What is and how to stop bot traffic

Bot traffic describes any non-human traffic to a website or an app. The term bot traffic often carries a negative connotation, but in reality bot traffic isn’t necessarily good or bad; it all depends on the purpose of the bots.

Some bots are essential for useful services such as search engines and digital assistants (e.g. Siri, Alexa). Most companies welcome these sorts of bots on their sites.

Other bots can be malicious, for example those used for the purposes of credential stuffing, data scraping, and launching DDoS attacks. Even some of the more benign ‘bad’ bots, such as unauthorized web crawlers, can be a nuisance because they can disrupt site analytics and generate click fraud.

How can bot traffic be identified?

Marfeel can help to detect bot traffic. The following analytics anomalies are the hallmarks of bot traffic:

  • Sawtooth wave form: Bot traffic lots of times is scheduled with a given frequency and can be visually identified

  • Spike in traffic from an unexpected traffic source: A sudden spike in users from one particular traffic source, particularly Direct traffic can be an indication of bot traffic.

  • Spike in traffic from an unexpected location: A sudden spike in users from one particular region, particularly a region that’s unlikely to have a large number of people who are fluent in the native language of the site, can be an indication of bot traffic.
  • Abnormally high pageviews: If a site undergoes a sudden, unprecedented and unexpected spike in pageviews, it’s likely that there are bots clicking through the site.
  • Surprisingly high or low session duration: Session duration, or the amount of time users stay on a website, should remain relatively steady.

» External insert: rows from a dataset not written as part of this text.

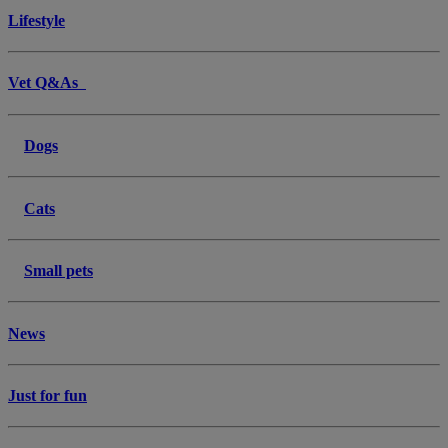
Lifestyle
Vet Q&As
Dogs
Cats
Small pets
News
Just for fun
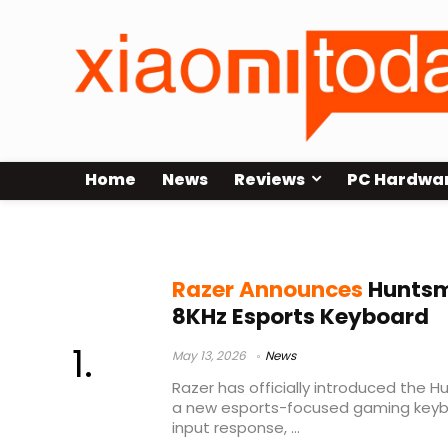
Home
News
Reviews
PC Hardwa
Razer Huntsman V3
Razer Announces
Huntsm
8KHz Esports Keyboard
May 13, 2026
News
Razer has officially introduced the 
a new esports-focused gaming keyb
input response, ...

An unexplained increase in session duration could be an indication of bots browsing the site at an unusually slow rate. Conversely, an unexpected drop in session duration could be the result of bots that are clicking through pages on the site much faster than a human user would.

How can bot traffic hurt analytics?

As mentioned above, unauthorized bot traffic can impact analytics metrics such as page views, bounce rate, session duration, geolocation of users, and conversions. These deviations in metrics can create a lot of frustration for the site owner; it is very hard to measure the performance of a site that’s being flooded with bot activity. Attempts to improve the site, such as A/B testing and conversion rate optimization, are also crippled by the statistical noise created by bots.

How to filter bot traffic from Marfeel

Marfeel supports discarding bot and synthetic traffic created by good citizen bots that identify themselves as bots via a user agent.

How to validate the source of an IP

When identifying the source of an IP address you can determine whether and IP belongs to an ISP or a Hosting/Cloud provider (where bots are normally hosted) by using:

  1. Command line tools like whois and host
  2. Equivalent web versions such as DomainTools and IPLocation )

You have to check the Organization field, where names like AWS, Hetzner, OVH, etc., indicate that the IP is likely assigned to a server, possibly indicating a bot. If the organization is an ISP like AT&T, 02, Vodafone, Orange, etc., it is more probable that the requests are coming from real users.

Once you’ve decided the offending IPs you will have to blacklist them using one of the solutions below.

How can websites manage bot traffic?

There are a number of tools that can help mitigate abusive bot traffic:

  1. The first step to stopping or managing bot traffic to a website is to include a robots.txt file. This is a file that provides instructions for bots crawling the page, and it can be configured to prevent bots from visiting or interacting with a webpage altogether. But it should be noted that only good bots will abide by the rules in robots.txt; it will not prevent malicious bots from crawling a website.
  2. The easiest and most effective way to stop bad bot traffic is with a bot management solution. A bot management solution can leverage intelligence and use behavioural analysis to stop malicious bots before they ever reach a website. Cloudflare Bot Management, Datadome Bot Protection Software, Fastly Bot Management or AWS WAF are some state-of-the-art products that proactively identify and stop bot abuse.
  3. A rate limiting (alternative) solution can detect and prevent bot traffic originating from a single IP address, although this will still overlook a lot of malicious bot traffic.
  4. Implement CAPTCHA with Bot Detection: Deploying CAPTCHA challenges with bot detection mechanisms can help differentiate between human users and bots. This simple step can deter most automated attacks. Some options could be this or this.
  5. Utilize Web Application Firewalls (WAFs): WAFs provide an additional layer of defense by inspecting incoming traffic and filtering out suspicious requests. They can block known bot IP addresses and patterns, reducing the risk of bot-related incidents. It is a usual functionality on your CDN provider (this and this) or you can install in your webservers as an external module.
  6. Monitor Traffic Patterns: Regularly monitoring website traffic patterns can help identify unusual spikes or suspicious activities indicative of bot presence. A Marfeel Operator can look at a site’s traffic and identify suspicious network requests, providing a list of IP addresses to be blocked by a filtering tool such as a WAF. This is a very labor-intensive process and still only stops a portion of the malicious bot traffic.